On Friday, 7 September [2001], 13 groups from all over the world will be celebrating the first "international day against video surveillance." In Paris, the group "Souriez, Vous Etes Filmes" [Smile, You Are Being Filmed] have organized a happening in the Jardin des Plantes, in front of the Museum of Natural History, in which the demonstrators will wear sheep masks and unfurl a banner that proclaims "No to video policing."

"By standing in front of this place that describes the passage from monkey to man, we hope to be understood in the wink of an eye," explains Jean-Pierre Petit, leader of the association.

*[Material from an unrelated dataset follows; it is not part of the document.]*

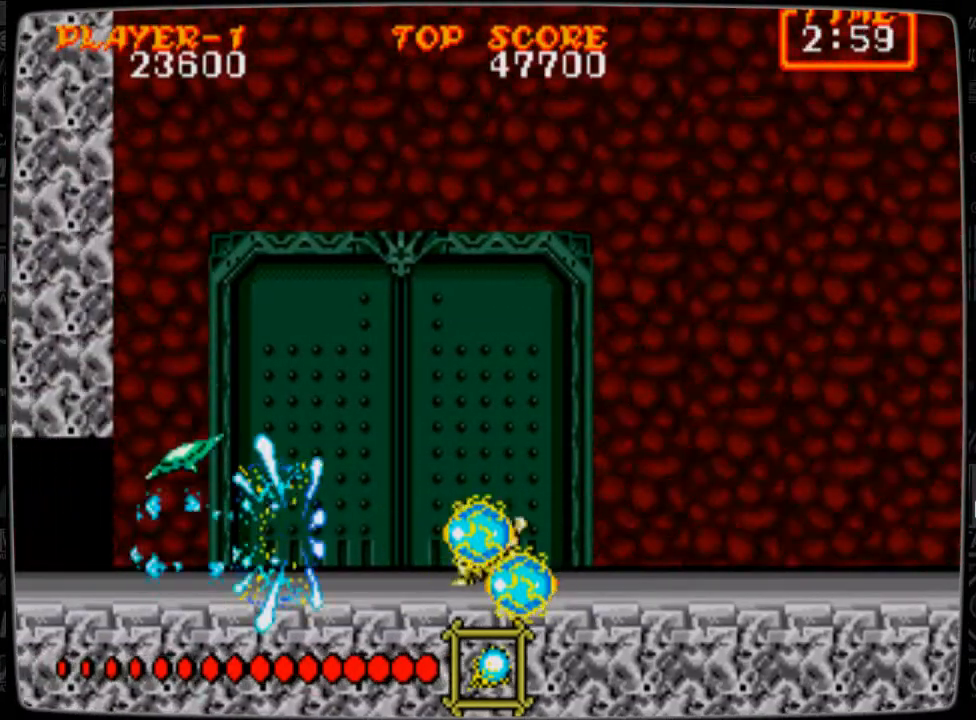
{"buttons": [], "events": [[42, "B", "up"], [167, "B", "down"], [250, "B", "up"], [334, "B", "down"], [417, "B", "up"], [459, "DPAD_DOWN", "up"]]}
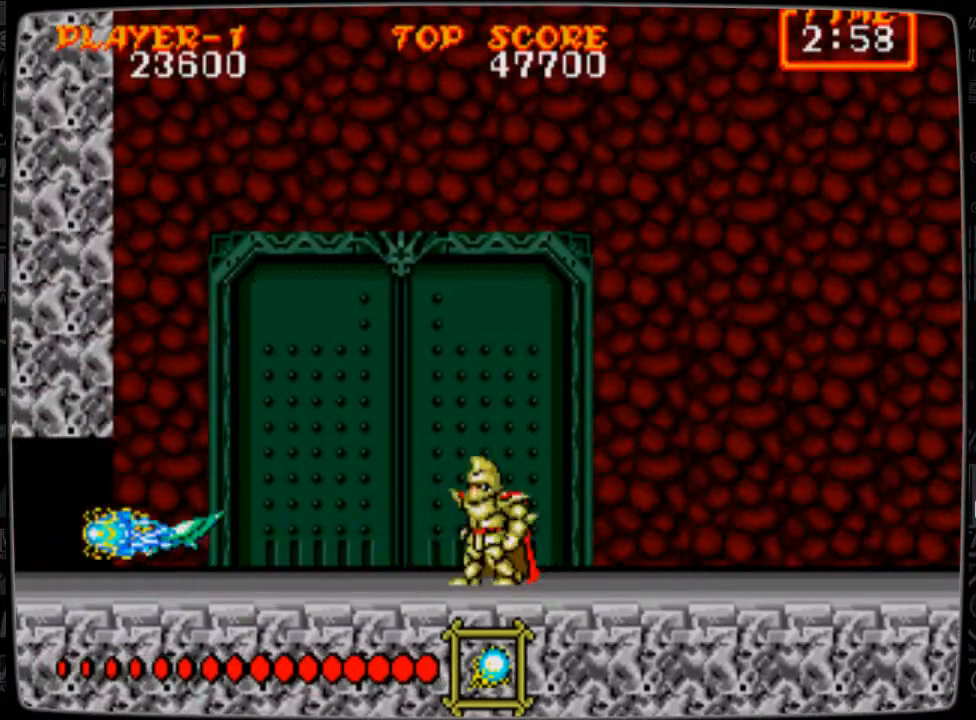
{"buttons": ["DPAD_RIGHT"], "events": [[84, "DPAD_RIGHT", "down"]]}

"The proliferation of the systems of video surveillance doesn't simply threaten private life and individual liberties. Video surveillance is more and more being used as a solution for all of the problems faced by the forces of order and private companies. Surveillance cameras have become the symbol of a civilization of conditioning," vituperates Petit.

Fighting fire with fire

The 12 other groups -- located in 7 different countries, stretching from the USA to Colombia, and passing through Germany and the United Kingdom -- that are demonstrating Friday morning haven't forgotten to display their actions in front of . . . webcams that Internauts use to make a profit! The NOT BORED group, an American anarchist collective, is the main initiator of this action.

Anti-video demonstrators in front of webcams -- is this an inanity? "It will be a way of publicizing the existence of this network of groups and making it visible to the whole world on the Internet, but it is true that this type of action enters into the game that we denounce, and this is why in Paris we have preferred to stay far away from webcams," explains Jean-Pierre Petit. The French group, formed in Levallois-Perret -- one of the most surveilled cities in France -- organized a national day of action this past June.

This type of movement has a lot on its plate. Video surveillance systems are more and more affordable. They are being used in homes as well as in public places and businesses. Kits such as Vigivision's "Vigilight," which includes a camera and a relay device that uses a normal telephone line, permits someone to use a simple PC for long-distance surveillance and for less than 5,000 Francs. Panasonic has developed a camera for local networks (the KX-HCM10) that can be pivoted by remote control from a distance and by several people. These gadgets are double-edged. A sign of the times: this year Brinks will expand its operations to include a "Home Security" division, which will bring new security devices to the home.